1. Overview
ASCII is short for American Standard Code for Information Interchange. As the name suggests, ASCII is a standard set that assigns characters to numerical values.
Before ASCII, there were multiple text encoding formats used by different companies. Clearly, there was a need for a standard to ensure that data could easily be transferred between different computers.
In 1963, ASCII was adopted by the American National Standards Institute (ANSI) as the national standard. It later spread worldwide and got the popularity it has now.
2. What Is ASCII?
ASCII consists of lowercase and uppercase Latin letters (English alphabet), punctuation marks and symbols, control codes, and the digits 0 to 9.
The ASCII character set represents supported characters and their corresponding numerical encoding. The encoded number can be in decimal format, hexadecimal or binary. Each format has its own usefulness.
For example, when informing an audience about the ASCII character set, it’s more relatable to describe the decimal form. The binary encoding represents how the computer actually views the input. The hexadecimal form is what we normally write in a program in order to get the matching character.
ASCII characters can be grouped into control codes and printing characters. Control codes are non-printing characters used to control how the hardware behaves. They are a group of 32 codes that range from 0 to 31. Such codes include the characters for performing operations like End of Text, Horizontal Tab, and End of Transmission Block
Printing characters are those which can be displayed onscreen (or printed). They range from 32 to 127. However, the last character (127) isn’t visible. Instead, it’s used to delete characters.
The standard ASCII characters are 7-bit values. However, due to the need for more characters, the Extended ASCII character set was introduced. It consists of 8-bit values. Hence it has 256 supported values.
3. Limitations of ASCII
As we have discussed, ASCII only has characters in the Latin alphabet. So if, for example, we want to use characters in the Russian alphabet, then we won’t be able to.
At the moment, most systems are shifting to the Unicode encoding format. However, Unicode doesn’t make ASCII obsolete.
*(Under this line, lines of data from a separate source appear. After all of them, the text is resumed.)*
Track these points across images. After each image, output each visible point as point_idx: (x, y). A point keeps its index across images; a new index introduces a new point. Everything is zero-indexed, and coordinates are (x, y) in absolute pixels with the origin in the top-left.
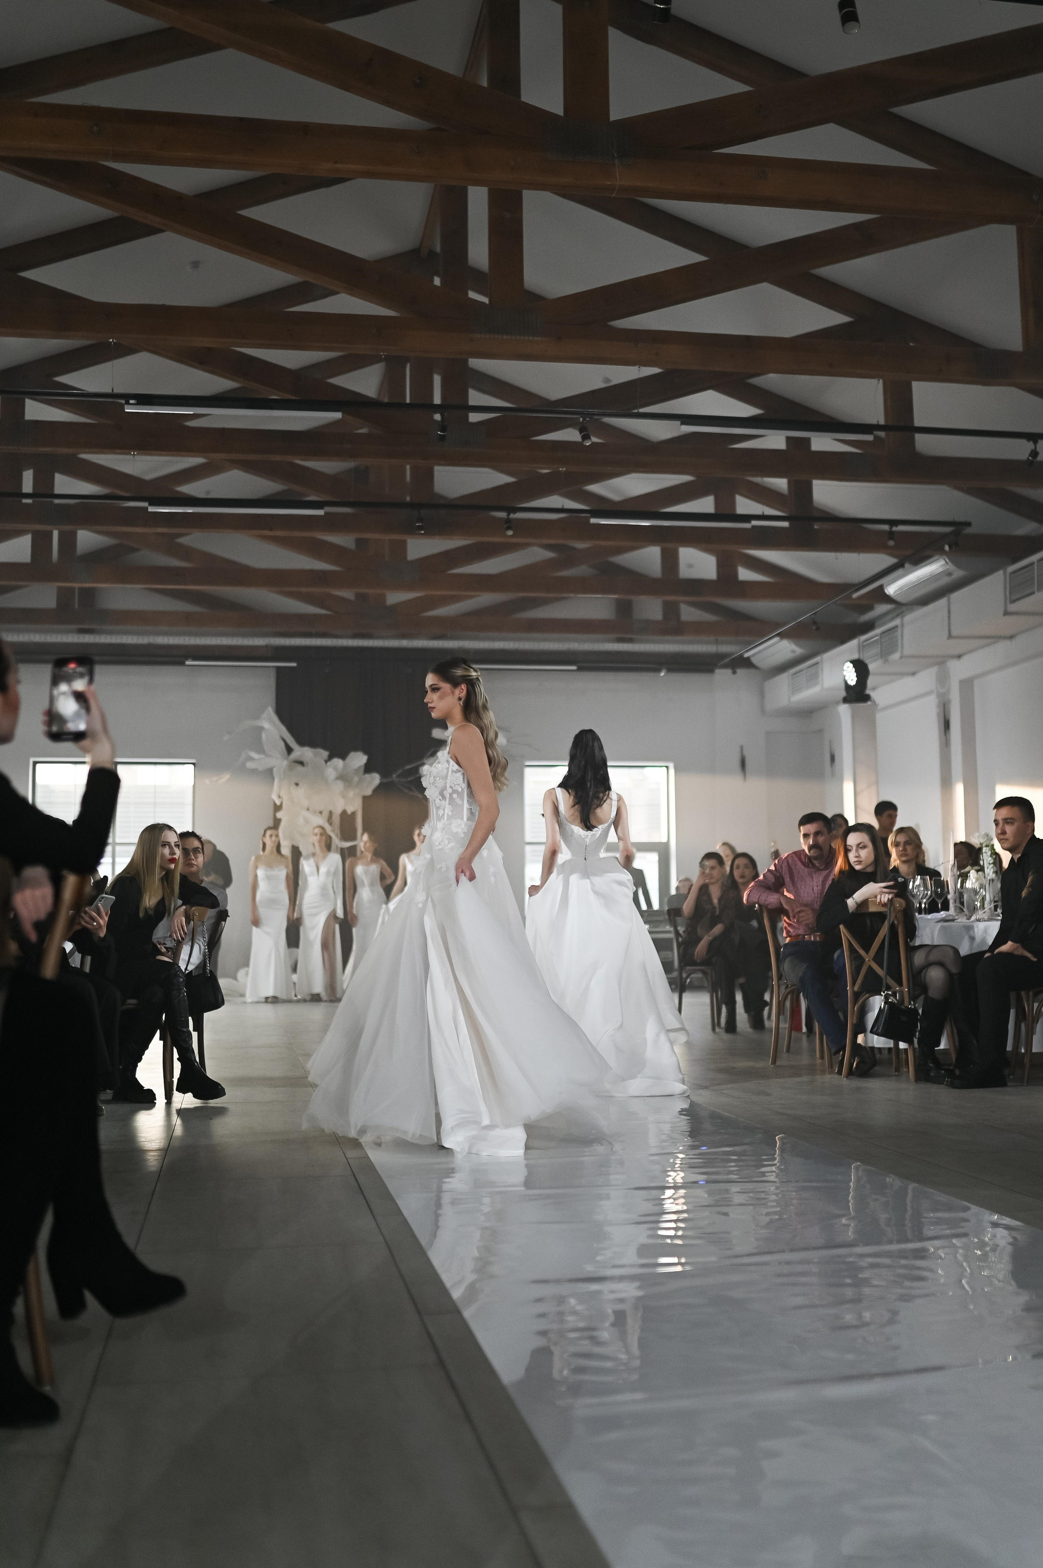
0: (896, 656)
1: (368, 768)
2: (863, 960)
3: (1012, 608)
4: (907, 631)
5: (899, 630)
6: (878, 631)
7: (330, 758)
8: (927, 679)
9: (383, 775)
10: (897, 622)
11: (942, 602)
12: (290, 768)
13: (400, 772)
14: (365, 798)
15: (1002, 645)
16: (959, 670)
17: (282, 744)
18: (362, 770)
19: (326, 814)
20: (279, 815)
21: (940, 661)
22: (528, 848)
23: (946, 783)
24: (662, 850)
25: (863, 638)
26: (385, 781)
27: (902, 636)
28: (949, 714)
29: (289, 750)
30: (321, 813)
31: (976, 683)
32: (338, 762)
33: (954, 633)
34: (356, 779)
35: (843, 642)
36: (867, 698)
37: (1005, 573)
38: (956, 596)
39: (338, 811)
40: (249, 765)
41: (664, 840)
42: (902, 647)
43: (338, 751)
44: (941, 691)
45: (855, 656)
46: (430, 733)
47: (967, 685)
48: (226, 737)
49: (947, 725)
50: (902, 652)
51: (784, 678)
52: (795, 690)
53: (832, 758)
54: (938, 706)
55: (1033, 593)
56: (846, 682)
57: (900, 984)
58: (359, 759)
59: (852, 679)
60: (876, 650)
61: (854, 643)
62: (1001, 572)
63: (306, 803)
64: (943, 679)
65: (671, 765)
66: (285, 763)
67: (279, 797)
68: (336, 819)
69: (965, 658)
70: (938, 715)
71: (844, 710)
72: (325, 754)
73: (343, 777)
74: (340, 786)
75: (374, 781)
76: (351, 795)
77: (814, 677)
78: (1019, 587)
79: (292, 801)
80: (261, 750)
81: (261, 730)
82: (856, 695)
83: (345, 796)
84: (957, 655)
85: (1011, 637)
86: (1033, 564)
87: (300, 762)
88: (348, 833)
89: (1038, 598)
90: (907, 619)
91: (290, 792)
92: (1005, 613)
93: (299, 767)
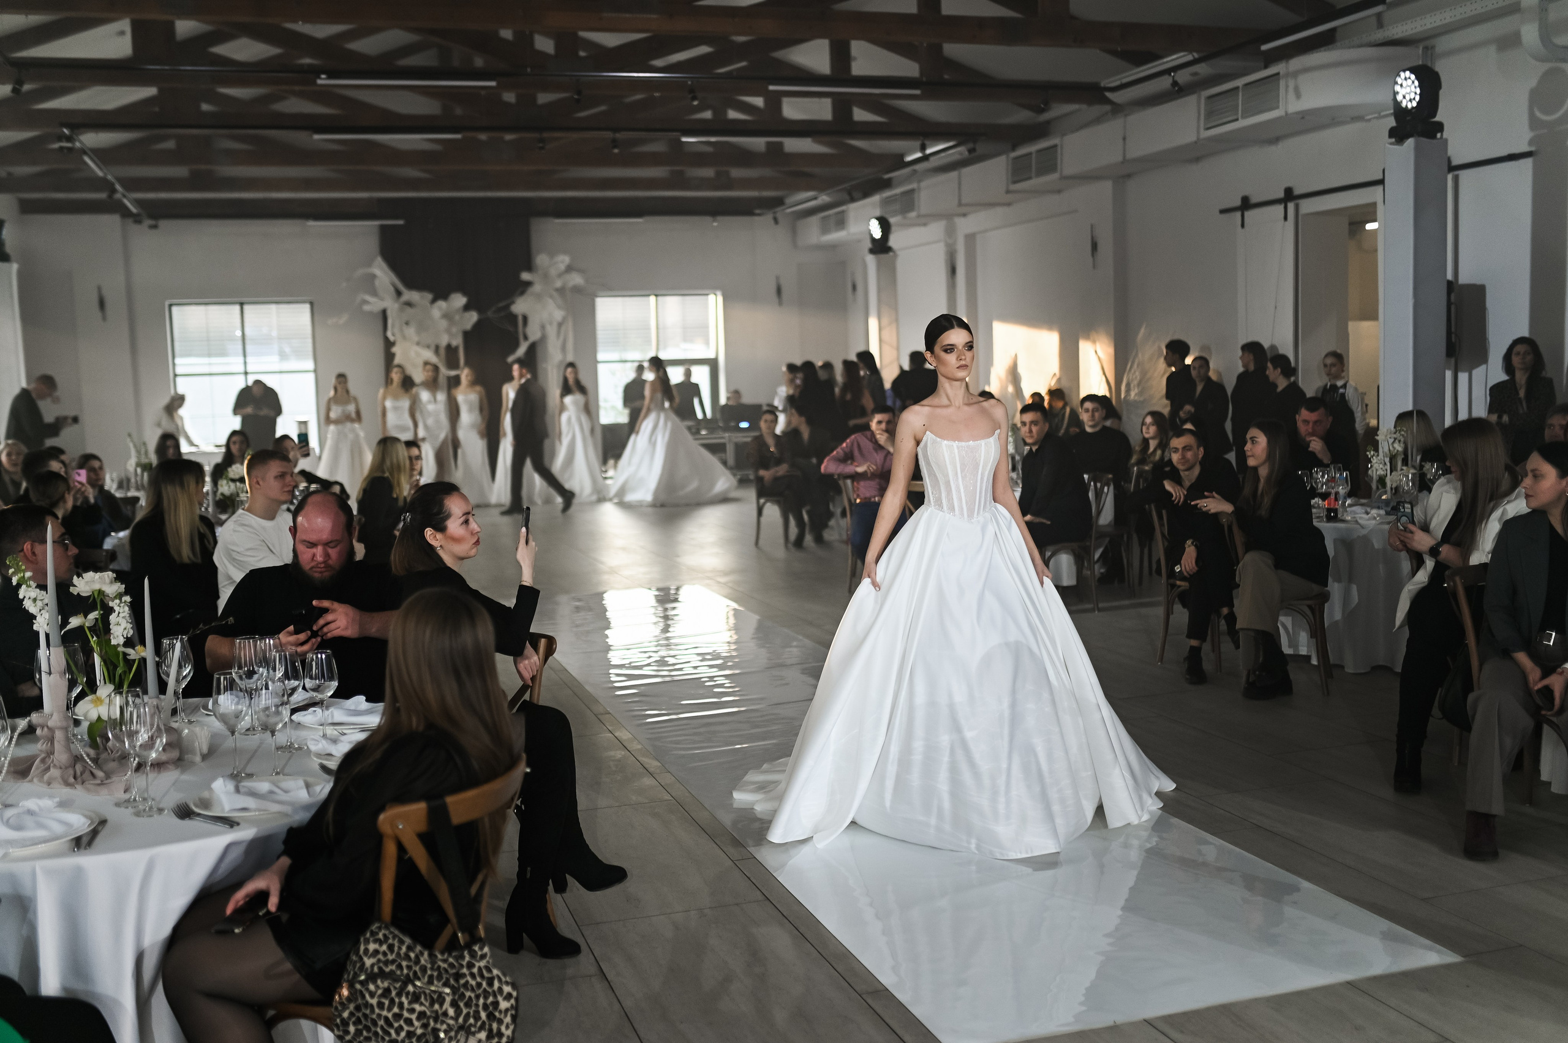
0: (913, 214)
1: (467, 308)
3: (1013, 187)
4: (922, 193)
5: (917, 193)
6: (898, 191)
7: (434, 301)
8: (936, 229)
9: (480, 311)
10: (914, 186)
11: (954, 174)
12: (401, 310)
13: (494, 309)
14: (466, 335)
15: (1000, 210)
16: (965, 225)
17: (392, 289)
18: (461, 310)
19: (433, 347)
20: (394, 349)
21: (948, 217)
22: (601, 366)
24: (713, 364)
25: (887, 193)
26: (482, 317)
27: (918, 198)
28: (955, 262)
29: (399, 293)
30: (428, 346)
31: (977, 236)
32: (442, 304)
33: (963, 202)
34: (457, 317)
35: (866, 195)
36: (890, 250)
37: (1007, 158)
38: (966, 171)
39: (444, 343)
40: (366, 308)
41: (712, 356)
42: (919, 207)
43: (441, 294)
44: (949, 241)
45: (878, 213)
46: (518, 276)
47: (970, 238)
48: (344, 284)
49: (953, 271)
50: (919, 212)
51: (814, 220)
52: (825, 230)
53: (854, 287)
54: (946, 253)
55: (1031, 178)
56: (872, 236)
58: (459, 300)
59: (877, 233)
60: (897, 206)
61: (876, 198)
62: (1003, 158)
63: (416, 339)
64: (950, 231)
65: (719, 293)
66: (396, 306)
67: (394, 335)
68: (442, 352)
69: (969, 216)
70: (946, 261)
71: (871, 259)
72: (429, 296)
73: (446, 316)
74: (444, 324)
75: (473, 317)
76: (454, 330)
77: (841, 223)
78: (1020, 172)
79: (404, 337)
80: (374, 293)
81: (374, 276)
82: (881, 247)
83: (448, 331)
84: (964, 215)
85: (1009, 204)
86: (1030, 154)
87: (409, 304)
88: (452, 363)
89: (1035, 182)
90: (923, 184)
91: (401, 330)
92: (1008, 192)
93: (409, 310)
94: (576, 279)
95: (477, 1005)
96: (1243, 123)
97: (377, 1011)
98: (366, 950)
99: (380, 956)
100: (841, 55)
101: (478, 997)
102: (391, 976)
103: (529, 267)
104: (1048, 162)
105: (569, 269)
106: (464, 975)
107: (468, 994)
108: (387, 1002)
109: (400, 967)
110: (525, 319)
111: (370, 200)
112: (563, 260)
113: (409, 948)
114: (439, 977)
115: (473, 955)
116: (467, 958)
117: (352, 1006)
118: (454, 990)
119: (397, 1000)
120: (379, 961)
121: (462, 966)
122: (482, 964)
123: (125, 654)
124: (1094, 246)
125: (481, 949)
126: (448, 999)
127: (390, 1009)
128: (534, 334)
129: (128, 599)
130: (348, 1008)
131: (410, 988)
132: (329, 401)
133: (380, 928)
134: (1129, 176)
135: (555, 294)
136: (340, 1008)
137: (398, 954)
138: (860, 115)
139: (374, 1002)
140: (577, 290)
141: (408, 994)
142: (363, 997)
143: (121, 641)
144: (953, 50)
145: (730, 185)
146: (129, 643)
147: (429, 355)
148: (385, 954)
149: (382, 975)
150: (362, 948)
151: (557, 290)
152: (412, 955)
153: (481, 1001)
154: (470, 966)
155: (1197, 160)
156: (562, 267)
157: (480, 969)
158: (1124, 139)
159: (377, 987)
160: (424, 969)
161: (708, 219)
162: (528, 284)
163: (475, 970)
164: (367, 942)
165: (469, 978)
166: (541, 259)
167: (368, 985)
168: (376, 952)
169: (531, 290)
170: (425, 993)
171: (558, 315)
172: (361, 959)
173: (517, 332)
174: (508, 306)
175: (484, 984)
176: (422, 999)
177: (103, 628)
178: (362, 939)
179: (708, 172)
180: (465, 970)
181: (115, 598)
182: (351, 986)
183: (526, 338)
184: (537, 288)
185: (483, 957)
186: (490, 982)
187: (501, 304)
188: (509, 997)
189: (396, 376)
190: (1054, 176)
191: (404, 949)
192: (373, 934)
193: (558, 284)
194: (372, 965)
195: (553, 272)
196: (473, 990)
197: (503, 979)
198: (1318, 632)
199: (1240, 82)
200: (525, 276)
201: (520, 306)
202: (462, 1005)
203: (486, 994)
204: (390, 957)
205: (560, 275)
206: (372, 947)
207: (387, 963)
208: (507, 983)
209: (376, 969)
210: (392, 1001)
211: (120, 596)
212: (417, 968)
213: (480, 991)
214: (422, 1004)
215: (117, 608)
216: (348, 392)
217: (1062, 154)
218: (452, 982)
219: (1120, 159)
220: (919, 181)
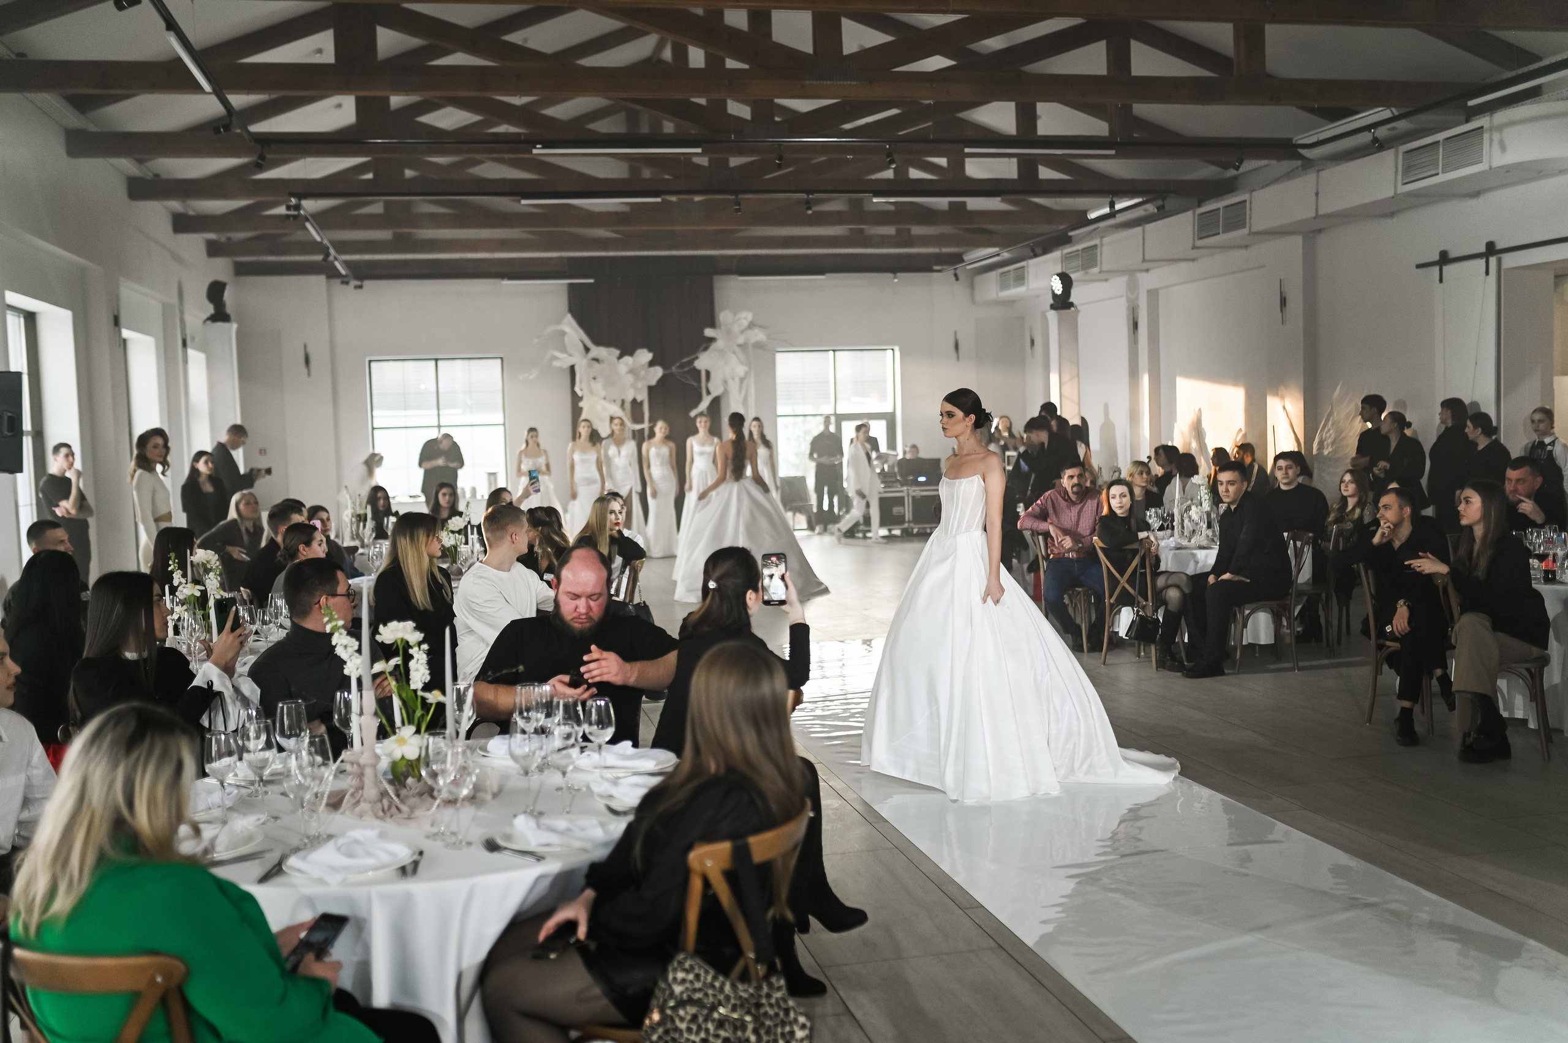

Unicode is simply a character set that supports all human languages, including ancient ones such as Aramaic. Simply put, Unicode is a superset of ASCII.
4. Getting the ASCII Value in Scala
ASCII is the first block in the Unicode character set. It contains the standard 128 ASCII values. The escape sequence for accessing them is \u. The range U+0000 to U+007F defines their hexadecimal values.
To output the ASCII encoding of a character, we’ll use the toInt method:
println(‘a’.toInt)
The above code will print out 97, equivalent to 61, in hexadecimal numbering.
If, however, we want to output the ASCII character that matches a numerical encoding, we would have to use the format below:
‘\’ ‘u’ hexDigit hexDigit hexDigit hexDigit
That is, use the \u escape sequence followed by a four-digit hex number. If the hex value has less than four digits, then we’ll have to pad it with the preceding 0s:
println(“\u006D”)
println("\u004D")
The above example outputs m and M. In either of the statements above, if we wrote the hex value with a lowercase letter (d), we would still get the same character values.
The range of letters from U+0041 to U+005A defines uppercase letters, while U+0061 to U+007A is for lowercase letters in the Latin (English) alphabet.
The difference between an uppercase character and the lowercase one is always 32 (in decimal). For example, A is encoded as 65 while a is 97.
5. Conclusion
ASCII is the most widely used character set. To ensure a universal character set, ASCII is part of the Unicode character set, which a number of programming languages, including Scala, use.